## [Problem details]
Would you repeat exactly the part of the listing below that runs from the line containing "right shoulder: (266, 248)" down to the line containing "left front paw: (386, 261)", inclusive, and nothing else?

## [Data supplied]
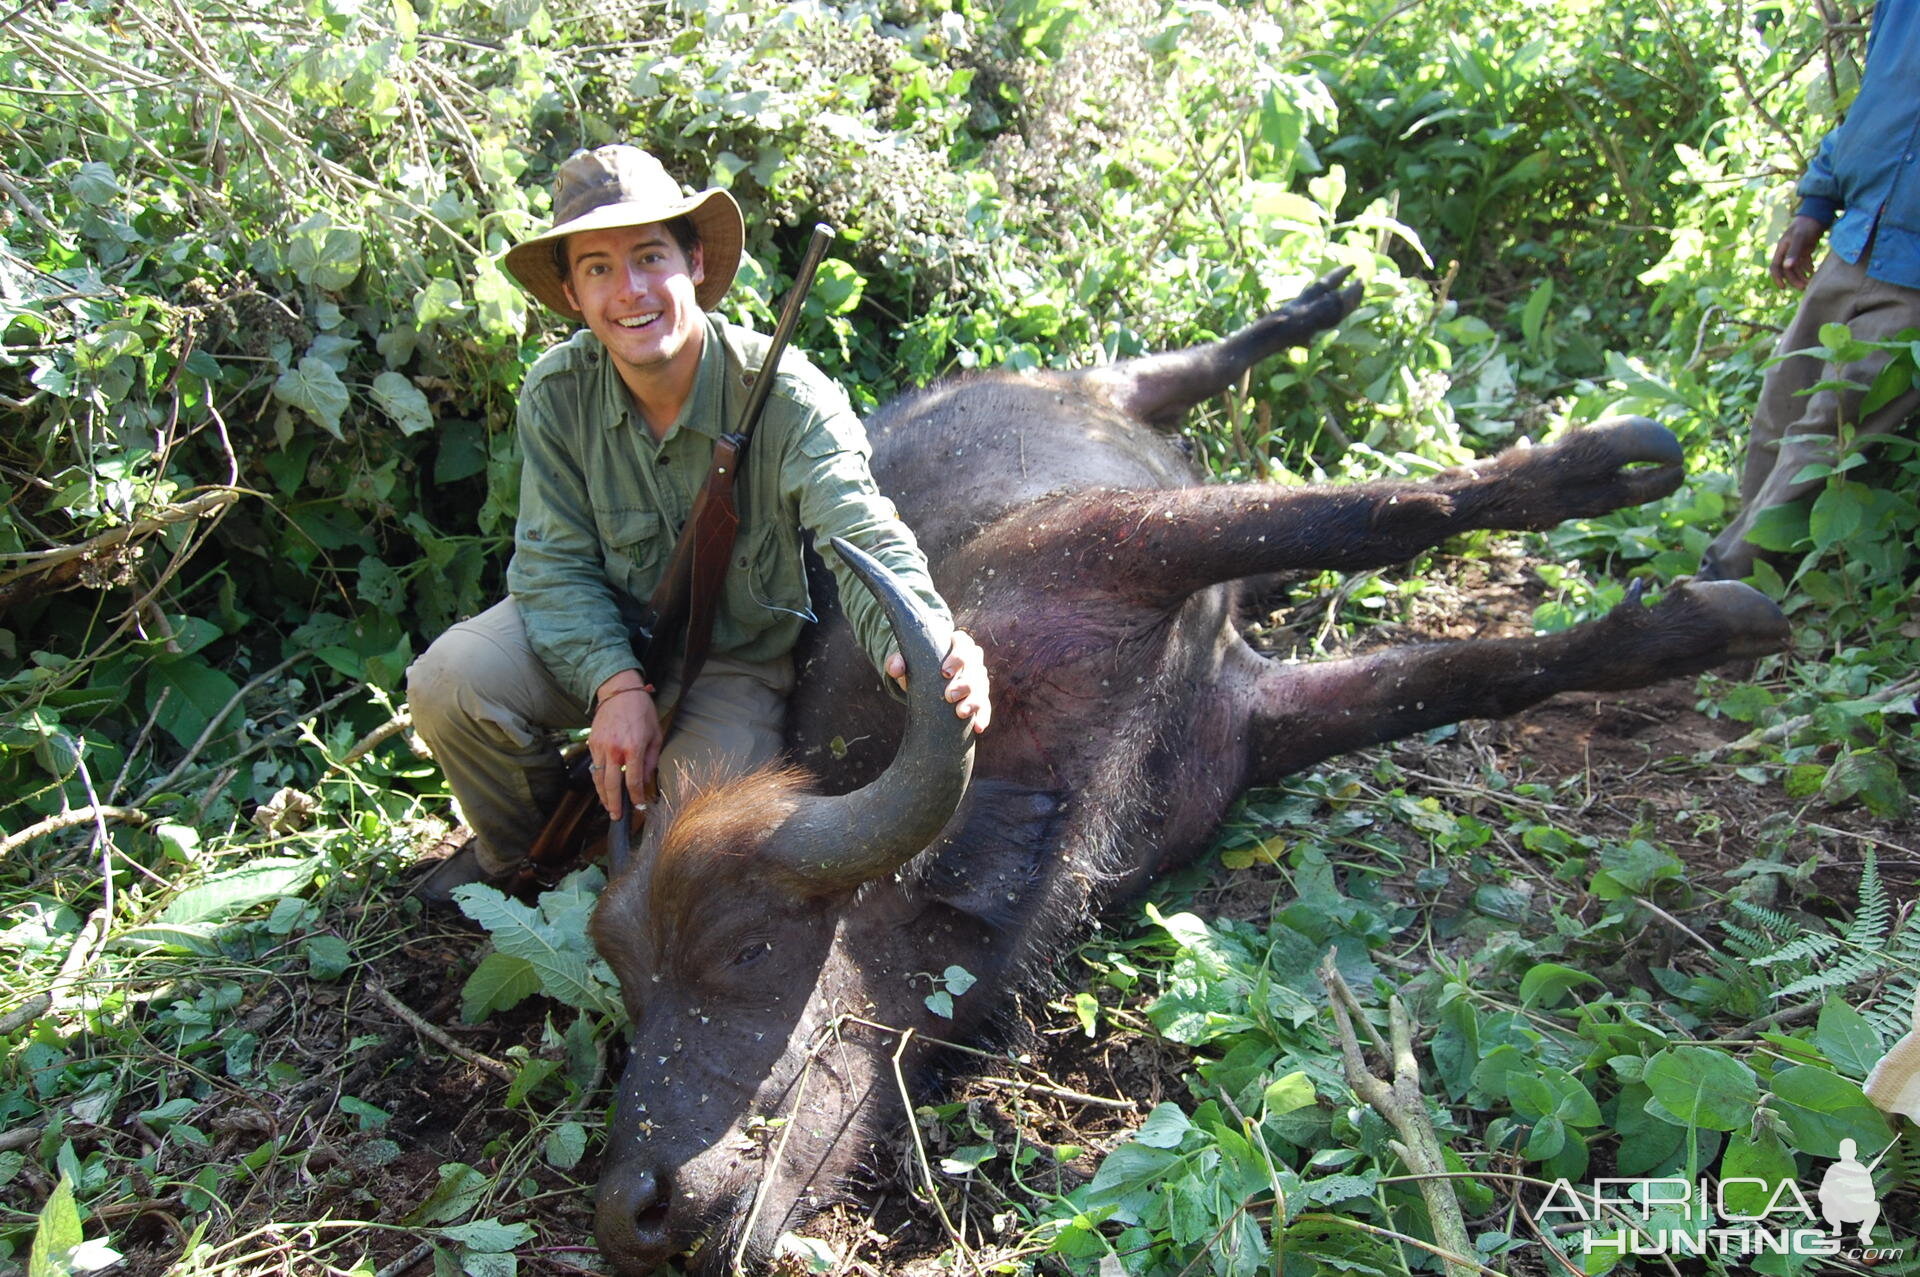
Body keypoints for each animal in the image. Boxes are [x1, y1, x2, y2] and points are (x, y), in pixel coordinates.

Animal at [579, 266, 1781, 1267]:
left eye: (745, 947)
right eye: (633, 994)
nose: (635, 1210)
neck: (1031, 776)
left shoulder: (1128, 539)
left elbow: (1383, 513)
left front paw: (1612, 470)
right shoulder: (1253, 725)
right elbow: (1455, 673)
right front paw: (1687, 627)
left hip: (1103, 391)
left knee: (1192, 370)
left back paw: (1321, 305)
--
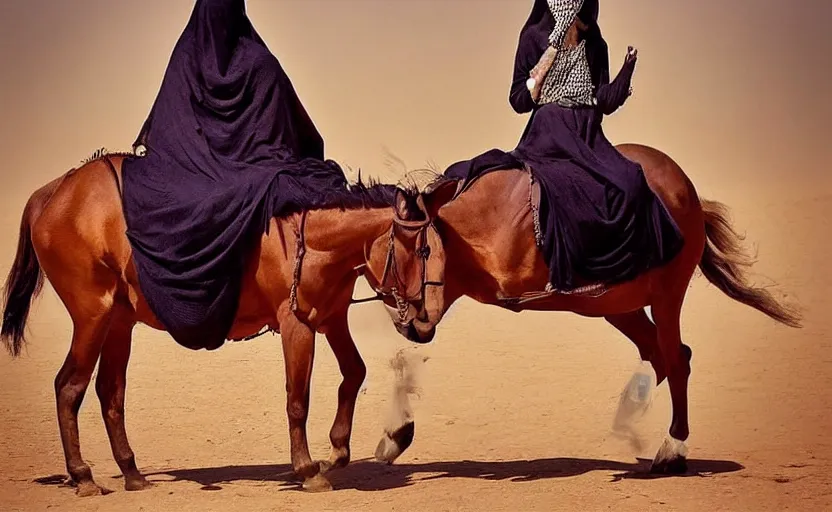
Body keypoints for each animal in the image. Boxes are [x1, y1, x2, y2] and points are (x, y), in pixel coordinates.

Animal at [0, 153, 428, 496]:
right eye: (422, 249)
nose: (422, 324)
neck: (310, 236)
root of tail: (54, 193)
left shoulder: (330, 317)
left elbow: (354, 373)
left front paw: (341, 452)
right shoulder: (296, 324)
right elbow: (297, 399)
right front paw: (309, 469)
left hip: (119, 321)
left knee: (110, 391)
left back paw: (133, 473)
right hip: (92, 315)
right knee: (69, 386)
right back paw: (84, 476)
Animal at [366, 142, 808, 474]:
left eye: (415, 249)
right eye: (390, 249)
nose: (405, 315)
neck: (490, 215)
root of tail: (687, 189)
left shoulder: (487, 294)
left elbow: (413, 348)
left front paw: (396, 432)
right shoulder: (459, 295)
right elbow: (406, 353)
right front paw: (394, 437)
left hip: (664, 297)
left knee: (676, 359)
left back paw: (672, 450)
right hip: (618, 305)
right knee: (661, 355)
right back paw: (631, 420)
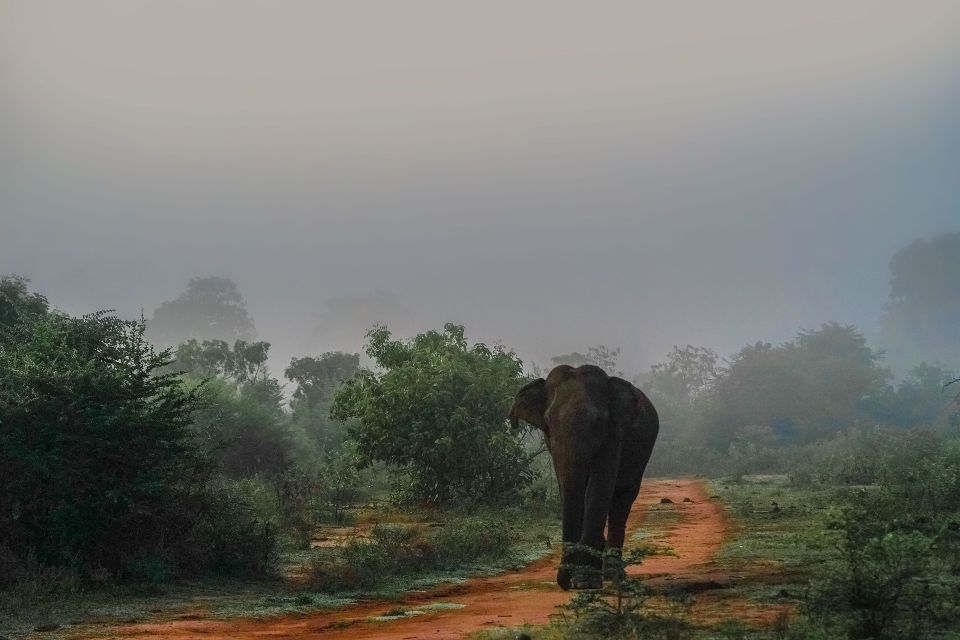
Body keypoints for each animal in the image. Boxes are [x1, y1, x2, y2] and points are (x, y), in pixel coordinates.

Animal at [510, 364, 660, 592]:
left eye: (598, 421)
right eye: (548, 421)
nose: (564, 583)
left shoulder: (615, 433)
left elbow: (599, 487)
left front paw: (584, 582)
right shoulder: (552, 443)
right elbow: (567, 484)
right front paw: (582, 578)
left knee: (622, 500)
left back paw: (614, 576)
--
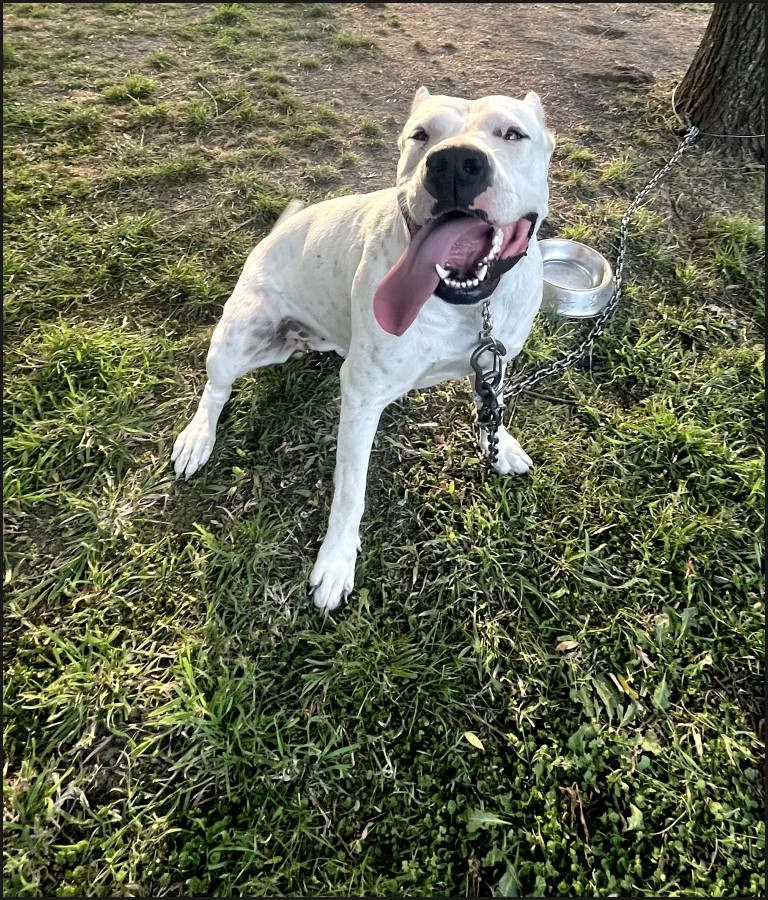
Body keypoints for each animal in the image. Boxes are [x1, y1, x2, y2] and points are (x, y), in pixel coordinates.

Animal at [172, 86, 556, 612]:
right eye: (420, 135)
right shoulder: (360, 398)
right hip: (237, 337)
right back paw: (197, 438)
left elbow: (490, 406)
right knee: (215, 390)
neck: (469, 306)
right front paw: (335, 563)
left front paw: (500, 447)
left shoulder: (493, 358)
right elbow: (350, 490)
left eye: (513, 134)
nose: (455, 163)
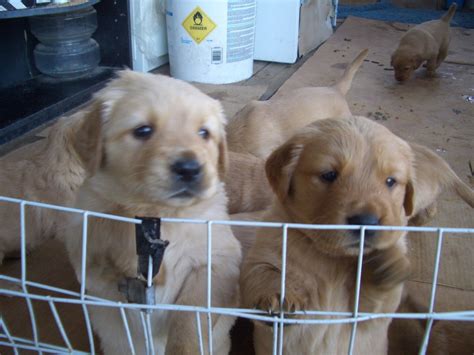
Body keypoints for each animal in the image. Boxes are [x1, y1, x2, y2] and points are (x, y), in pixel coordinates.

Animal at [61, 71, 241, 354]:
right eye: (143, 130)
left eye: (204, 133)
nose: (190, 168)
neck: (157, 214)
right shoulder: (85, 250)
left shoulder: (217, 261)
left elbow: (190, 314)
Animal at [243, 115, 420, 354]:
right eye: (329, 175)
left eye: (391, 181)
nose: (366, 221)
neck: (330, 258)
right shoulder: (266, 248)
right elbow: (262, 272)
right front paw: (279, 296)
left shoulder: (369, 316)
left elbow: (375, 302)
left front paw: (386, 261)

## [Output below]
right shoulder: (266, 248)
right elbow: (262, 272)
right front paw: (279, 296)
left shoulder: (369, 316)
left elbow: (375, 302)
left front paw: (386, 261)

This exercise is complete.